The World Health Organization and UNICEF, the U.N. children’s fund, have delivered more than 1.2 million doses of polio vaccination from Indonesia to distribute to about 640,000 children in Gaza under 10 years old. Another 400,000 doses are on their way.

A camp for displaced Palestinians set up on the beach of Khan Younis, in the southern Gaza Strip, on Thursday.Credit…Haitham Imad/EPA, via Shutterstock

At least 90 percent of those children need to be vaccinated to stop the disease from spreading, Dr. Peeperkorn said.

That will take a force of about 2,100 health and community aid workers in Gaza, at some 700 medical facilities, mobile clinics and shelters. They will administer the polio vaccination during a staggered pause in military operations for nine hours a day for three days in designated areas in each of Gaza’s three main regions — north, south and central.

The agreement for the humanitarian pause was reached Thursday after days of tense negotiations with Israeli officials, who insisted that it was not a first step to a cease-fire and that fighting would not be halted across the Gaza Strip.

Some of the doses will be administered in shelters run by UNRWA, the main U.N. agency that provides aid to Palestinians in Gaza. Israel has accused UNRWA of being infiltrated by Hamas, a charge it denies.

Dr. Peeperkorn said the vaccination drive was planned in coordination with both UNRWA and COGAT, the Israeli defense ministry’s agency that oversees policy for the Palestinian territories. He also said Israeli authorities had agreed to not issue evacuation orders in the times and places that the inoculations are being administered.

Gazan health officials have reported multiple children with symptoms consistent with polio, likely the result of what UNICEF and W.H.O. officials said was severely unsanitary conditions combined with deteriorating health services across the region. The polio virus has been detected in wastewater samples in Khan Younis, in southern Gaza, and Deir al Balah, both of which have large populations of displaced Palestinians who have fled Israeli airstrikes.

The vaccination drive will come too late for a boy named Abdul Rahman Abu Al-Jidyan, who is almost a year old and living with his family in a tent in Deir al Balah in central Gaza.

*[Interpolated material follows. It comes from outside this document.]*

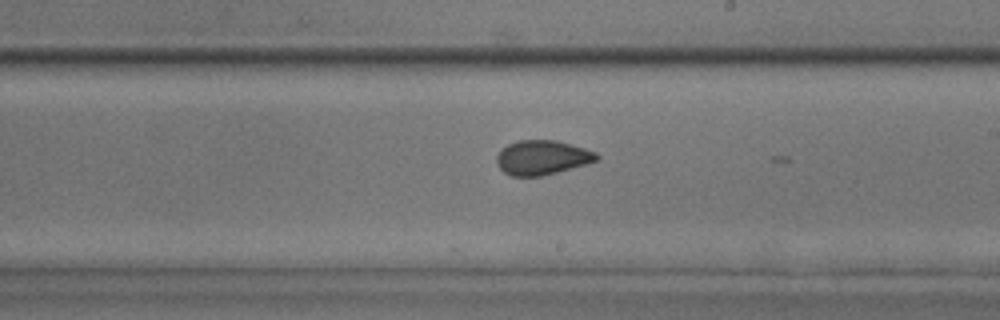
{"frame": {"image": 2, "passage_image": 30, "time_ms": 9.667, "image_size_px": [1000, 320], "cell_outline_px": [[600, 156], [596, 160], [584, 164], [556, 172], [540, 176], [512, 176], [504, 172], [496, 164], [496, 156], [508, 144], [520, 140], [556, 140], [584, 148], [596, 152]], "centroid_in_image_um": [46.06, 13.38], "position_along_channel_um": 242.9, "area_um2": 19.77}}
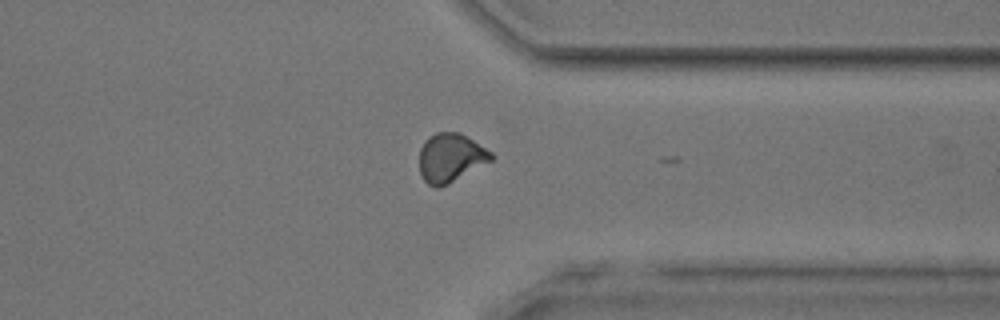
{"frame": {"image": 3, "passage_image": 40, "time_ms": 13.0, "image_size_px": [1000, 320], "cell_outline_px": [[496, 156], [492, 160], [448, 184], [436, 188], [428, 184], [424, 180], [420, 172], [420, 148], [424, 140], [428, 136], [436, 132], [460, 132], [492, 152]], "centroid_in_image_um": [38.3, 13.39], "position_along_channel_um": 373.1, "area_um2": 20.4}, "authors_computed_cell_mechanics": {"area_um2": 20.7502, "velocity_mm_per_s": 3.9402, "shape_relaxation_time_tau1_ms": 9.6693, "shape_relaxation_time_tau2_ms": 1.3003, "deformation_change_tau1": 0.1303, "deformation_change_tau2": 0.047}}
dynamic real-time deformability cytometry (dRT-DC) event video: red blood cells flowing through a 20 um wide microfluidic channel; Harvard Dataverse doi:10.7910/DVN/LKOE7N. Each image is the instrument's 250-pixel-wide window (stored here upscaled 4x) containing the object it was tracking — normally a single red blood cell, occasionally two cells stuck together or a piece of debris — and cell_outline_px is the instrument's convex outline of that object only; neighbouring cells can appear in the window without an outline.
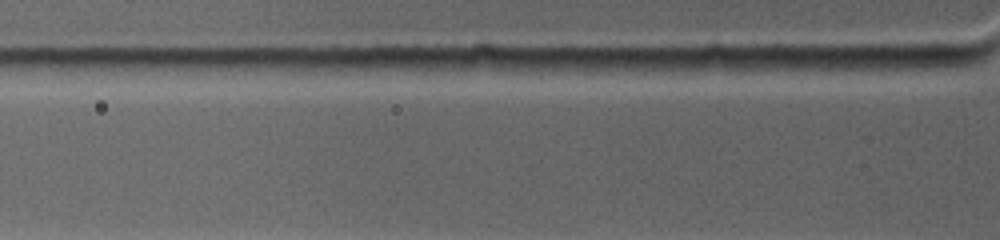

He was born just before the war between Israel and Hamas began last October, and was unable to get the routine vaccinations that are given to babies, his mother said, because the family was constantly forced to move from one shelter to another to escape violence. Then, about two months ago, Abdul Rahman stopped walking and crawling.

“I found the boy vomiting, he stopped moving and had a fever,” his mother, Nivine Abu Al-Jidyan, said in an interview this week with Reuters. Exams at a hospital in Gaza and a sample sent to a lab in Jordan confirmed heath officials’ fears: He had tested positive for polio.

Michael Crowley and Aaron Boxerman contributed reporting.